I discovered comics very late in life, and I got hooked on Brian K. Vaughn’s outstanding Y: The Last Man series last year and I blazed through the entire run and marveled at how the series kept and exceeded its amazing promise from the first issue.
The premise of Y: The Last Man centres on a world where the entire male population is wiped out by a plague, every man except one Yorick Brown, and the multi-threaded narrative which the sixty issues contained had a furious momentum as Yorick and Agent 355 seek to uncover the secret which saved Yorick from death.
It is an exceptional work, very funny, very human and deals with the emotional and psychological aftershocks of the apparent gendercide with aplomb. If you have not read it already I implore you to. But that’s the comics – this news, from Latino Review, is all about the potential cinematic outing for Mr Brown.
Shia LaBeouf was a name orbiting any talks on an adaptation, and although he would have made a decent go of Yorick, alas it was not to be. D. J. Caruso, La Beouf’s director in Dusturbia and Eagle Eye, was supposed to bring Vaughn’s series to the big screen, but we’re hearing a new name – Clash of the Titans’ Louis Leterrier may be the man to compress the tale of The Last Man to our cinemas.
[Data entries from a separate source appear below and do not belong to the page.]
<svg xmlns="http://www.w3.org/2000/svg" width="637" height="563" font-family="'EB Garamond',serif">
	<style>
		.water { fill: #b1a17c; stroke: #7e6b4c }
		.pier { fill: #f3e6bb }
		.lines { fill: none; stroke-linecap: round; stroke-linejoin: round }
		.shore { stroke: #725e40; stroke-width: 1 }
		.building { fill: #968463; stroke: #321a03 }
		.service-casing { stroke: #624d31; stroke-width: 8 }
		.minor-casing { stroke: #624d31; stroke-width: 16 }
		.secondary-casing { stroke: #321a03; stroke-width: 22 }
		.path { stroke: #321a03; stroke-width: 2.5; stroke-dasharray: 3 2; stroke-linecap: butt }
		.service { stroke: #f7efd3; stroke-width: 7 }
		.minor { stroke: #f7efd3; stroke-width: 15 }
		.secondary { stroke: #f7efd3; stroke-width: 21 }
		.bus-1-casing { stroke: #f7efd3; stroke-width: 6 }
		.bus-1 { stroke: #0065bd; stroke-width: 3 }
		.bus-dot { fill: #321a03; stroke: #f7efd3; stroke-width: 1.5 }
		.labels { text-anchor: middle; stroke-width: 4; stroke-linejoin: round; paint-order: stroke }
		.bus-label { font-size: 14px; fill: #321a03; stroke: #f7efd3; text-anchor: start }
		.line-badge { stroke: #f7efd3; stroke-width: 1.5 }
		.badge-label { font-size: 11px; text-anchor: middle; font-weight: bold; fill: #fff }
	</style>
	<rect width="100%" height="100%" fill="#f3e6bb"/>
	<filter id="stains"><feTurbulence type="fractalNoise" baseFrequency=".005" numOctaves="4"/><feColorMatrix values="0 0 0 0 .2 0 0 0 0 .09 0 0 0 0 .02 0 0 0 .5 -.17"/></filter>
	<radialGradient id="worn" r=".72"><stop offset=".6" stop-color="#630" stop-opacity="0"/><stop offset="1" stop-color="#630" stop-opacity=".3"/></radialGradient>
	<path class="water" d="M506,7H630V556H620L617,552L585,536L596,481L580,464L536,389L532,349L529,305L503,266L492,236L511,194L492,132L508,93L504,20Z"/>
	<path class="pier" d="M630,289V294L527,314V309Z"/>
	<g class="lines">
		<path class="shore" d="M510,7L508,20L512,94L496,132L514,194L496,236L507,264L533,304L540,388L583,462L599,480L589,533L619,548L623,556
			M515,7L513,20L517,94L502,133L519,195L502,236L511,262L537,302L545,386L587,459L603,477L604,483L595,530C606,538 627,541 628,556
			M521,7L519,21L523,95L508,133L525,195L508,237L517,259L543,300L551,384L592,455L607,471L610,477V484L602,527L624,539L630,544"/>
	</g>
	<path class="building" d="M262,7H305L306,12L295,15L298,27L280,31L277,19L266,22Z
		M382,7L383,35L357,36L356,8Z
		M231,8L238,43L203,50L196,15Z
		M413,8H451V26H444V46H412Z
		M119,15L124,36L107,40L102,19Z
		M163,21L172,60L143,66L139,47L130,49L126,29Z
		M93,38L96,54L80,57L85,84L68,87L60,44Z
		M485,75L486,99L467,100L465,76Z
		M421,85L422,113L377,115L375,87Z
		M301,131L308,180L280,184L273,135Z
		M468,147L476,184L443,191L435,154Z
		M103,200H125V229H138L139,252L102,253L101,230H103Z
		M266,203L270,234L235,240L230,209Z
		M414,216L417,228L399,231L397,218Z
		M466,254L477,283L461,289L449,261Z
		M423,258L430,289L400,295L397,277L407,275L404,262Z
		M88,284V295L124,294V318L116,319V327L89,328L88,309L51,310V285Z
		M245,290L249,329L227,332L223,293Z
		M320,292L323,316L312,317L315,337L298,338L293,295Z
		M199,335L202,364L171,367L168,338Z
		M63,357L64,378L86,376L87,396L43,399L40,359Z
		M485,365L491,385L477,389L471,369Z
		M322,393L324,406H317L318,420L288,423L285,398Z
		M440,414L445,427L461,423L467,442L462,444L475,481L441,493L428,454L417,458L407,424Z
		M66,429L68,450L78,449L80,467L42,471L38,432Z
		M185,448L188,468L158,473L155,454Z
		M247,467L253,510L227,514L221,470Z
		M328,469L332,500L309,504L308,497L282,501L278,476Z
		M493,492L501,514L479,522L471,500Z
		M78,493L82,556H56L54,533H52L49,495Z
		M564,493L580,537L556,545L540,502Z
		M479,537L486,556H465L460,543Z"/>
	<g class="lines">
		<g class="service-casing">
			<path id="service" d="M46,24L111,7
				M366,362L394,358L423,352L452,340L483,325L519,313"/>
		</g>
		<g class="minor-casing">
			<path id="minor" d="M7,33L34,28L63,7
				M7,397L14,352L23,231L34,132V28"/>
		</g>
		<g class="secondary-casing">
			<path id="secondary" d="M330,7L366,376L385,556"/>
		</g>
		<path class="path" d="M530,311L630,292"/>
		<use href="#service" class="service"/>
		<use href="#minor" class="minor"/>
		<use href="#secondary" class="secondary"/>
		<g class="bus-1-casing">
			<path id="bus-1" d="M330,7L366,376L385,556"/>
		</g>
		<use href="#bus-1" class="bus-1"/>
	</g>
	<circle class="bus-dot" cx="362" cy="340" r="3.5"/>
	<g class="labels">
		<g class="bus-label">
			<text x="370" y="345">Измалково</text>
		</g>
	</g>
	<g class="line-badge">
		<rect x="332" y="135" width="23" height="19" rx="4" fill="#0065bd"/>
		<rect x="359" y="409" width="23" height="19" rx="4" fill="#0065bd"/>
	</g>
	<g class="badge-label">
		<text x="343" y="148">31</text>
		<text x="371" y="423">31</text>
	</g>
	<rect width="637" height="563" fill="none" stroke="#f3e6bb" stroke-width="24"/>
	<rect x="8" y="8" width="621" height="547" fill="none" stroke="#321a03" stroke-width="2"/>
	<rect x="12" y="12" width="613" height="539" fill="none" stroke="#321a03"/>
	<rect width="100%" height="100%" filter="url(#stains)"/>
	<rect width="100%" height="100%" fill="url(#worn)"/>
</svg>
Tomorrow I’m going to be seeing Clash, and it’s not that I’m not interested in it, on the contrary I’m actually looking forward to it, but while I enjoyed his take on the Hulk I’m not getting too excited about the director of the Transporter films getting his hands on this incredible story. It needs a director capable of staging very punchy action scenes and evoking tension, love, confusion and fear in equal measure, all with Yorick’s nerdy pop-culture reference laced humour thrown in for good measure.
I’m not going to knock it until I’ve seen it, and I’d be very interested to see who is in charge of cramming the sixty issue story into a two hour film, but anything which brings Yorick and Ampersand (and seriously – read the comics, even typing some of the names gets me welling up) to a wider audience is a good thing.